Gus steers me into the all-purpose room, though, and I instantly start to feel different. Because Chuck has set up rows of folding chairs and his own makeshift pulpit, and everyone from Serendipity Place is pretty much here already, milling around the aisles and talking and taking it all in, this new but familiar place where we’ll be holding church every week. I start to feel a smile on my face—a real, honest smile.
It’s good to be back at Montgomery, I think. So good, in fact, that as I look at the faces of my neighbors filling up the school I
loved so much, I get a warm glow in my chest.
Old Widow Hollis—it’s all we’ve ever called her, since she’s so knobby and wrinkled, the only word we ever think of to describe her is old—eases herself into a folding chair and slowly stretches her feet out in front of her. She crosses her legs at the ankle, and scratches at her scalp, her frizzy white hair making her look like a dandelion gone to seed.
Widow Hollis’s little great-grandson, Noah, mimics the sound of a track gun firing, sprints, and launches himself over her legs like they’re hurdles.
Mrs. Shoemacker, the neighborhood ears, steps in, folding her arms over her cardigan. Without so much as a nod hello to anyone, she slinks into a seat in the back. As usual, she leans forward and listens in on everybody else, watching out the corner of her eye as the Widow Hollis grabs Noah by the back of his shirt and wraps him into her arms, saying, “Honey, every time you start acting up, I’m gonna kiss you and hug you. . . .”

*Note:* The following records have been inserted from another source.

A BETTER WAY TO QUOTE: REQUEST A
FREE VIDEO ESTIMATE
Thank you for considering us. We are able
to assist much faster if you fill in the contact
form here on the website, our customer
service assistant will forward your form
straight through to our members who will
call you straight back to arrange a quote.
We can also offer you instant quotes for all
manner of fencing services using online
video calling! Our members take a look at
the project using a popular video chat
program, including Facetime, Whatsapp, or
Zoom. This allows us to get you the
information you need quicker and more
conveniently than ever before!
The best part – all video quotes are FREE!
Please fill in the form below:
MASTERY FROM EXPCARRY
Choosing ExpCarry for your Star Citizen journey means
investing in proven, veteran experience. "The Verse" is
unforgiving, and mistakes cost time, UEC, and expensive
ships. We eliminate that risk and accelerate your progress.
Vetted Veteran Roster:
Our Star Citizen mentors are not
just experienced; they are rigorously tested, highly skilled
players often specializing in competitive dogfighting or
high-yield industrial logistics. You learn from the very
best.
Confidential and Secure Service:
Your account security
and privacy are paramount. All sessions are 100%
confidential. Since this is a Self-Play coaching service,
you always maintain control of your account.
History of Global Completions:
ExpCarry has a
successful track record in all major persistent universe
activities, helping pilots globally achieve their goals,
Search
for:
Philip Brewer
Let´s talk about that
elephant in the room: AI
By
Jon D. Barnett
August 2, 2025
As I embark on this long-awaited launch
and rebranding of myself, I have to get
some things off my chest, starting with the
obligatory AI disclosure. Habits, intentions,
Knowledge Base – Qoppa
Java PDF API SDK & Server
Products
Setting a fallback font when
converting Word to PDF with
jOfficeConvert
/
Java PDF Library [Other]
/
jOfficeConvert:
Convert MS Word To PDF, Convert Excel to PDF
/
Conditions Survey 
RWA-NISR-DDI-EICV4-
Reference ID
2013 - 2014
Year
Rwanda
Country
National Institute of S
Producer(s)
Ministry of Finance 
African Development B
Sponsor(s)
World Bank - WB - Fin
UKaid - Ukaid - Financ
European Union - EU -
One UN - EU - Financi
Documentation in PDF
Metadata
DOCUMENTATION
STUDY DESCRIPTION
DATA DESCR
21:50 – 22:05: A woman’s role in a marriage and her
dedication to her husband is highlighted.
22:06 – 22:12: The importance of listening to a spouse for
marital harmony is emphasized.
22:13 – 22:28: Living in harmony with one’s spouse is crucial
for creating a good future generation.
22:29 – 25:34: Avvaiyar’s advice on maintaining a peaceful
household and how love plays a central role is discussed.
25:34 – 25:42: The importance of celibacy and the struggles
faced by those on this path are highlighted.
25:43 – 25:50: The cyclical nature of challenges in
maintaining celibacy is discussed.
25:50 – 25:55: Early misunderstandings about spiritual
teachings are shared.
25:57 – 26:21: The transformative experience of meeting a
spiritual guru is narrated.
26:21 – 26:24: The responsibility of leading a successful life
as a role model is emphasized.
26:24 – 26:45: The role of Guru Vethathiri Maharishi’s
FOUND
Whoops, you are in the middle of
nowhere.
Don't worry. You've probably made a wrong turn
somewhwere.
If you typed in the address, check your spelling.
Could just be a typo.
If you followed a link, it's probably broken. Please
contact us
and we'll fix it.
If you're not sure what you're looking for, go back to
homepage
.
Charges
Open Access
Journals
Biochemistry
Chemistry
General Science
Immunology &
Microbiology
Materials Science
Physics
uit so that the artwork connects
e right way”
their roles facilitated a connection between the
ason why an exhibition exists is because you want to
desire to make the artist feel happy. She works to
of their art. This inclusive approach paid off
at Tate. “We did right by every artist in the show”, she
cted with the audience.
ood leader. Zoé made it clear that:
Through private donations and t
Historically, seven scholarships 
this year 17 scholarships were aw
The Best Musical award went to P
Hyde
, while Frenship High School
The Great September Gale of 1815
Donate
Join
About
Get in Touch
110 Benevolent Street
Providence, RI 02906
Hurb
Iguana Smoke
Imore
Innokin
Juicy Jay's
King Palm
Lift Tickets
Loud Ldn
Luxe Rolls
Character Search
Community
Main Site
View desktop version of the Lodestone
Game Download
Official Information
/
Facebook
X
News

Noah’s face turns bright red and he struggles to free himself, eyeing me in a way that pleads with me to keep quiet about him being kissed by his grandmother in public. Noah lives with his great-grandmother, and it seems like I’m always watching the Widow Hollis use her kisses to try to embarrass him into behaving. But at six years old, Noah is a scabbed knee waiting to happen. The kind of kid who could accidentally stab himself with a pencil, spit on the bleeding hole in his hand, and move on without a second thought.
I’m still glancing around the room, taking in the sight of the members of my church packed inside of my favorite school when I hear a familiar, “Hi, Auggie,” from somewhere over my shoulder.
“Lexie!” I shout. I turn and lean in to hug her, thinking, Everything’s coming back. First Montgomery, now my best friend. But there’s something funny about the way she hugs me—it’s like trying to hug somebody through a mattress.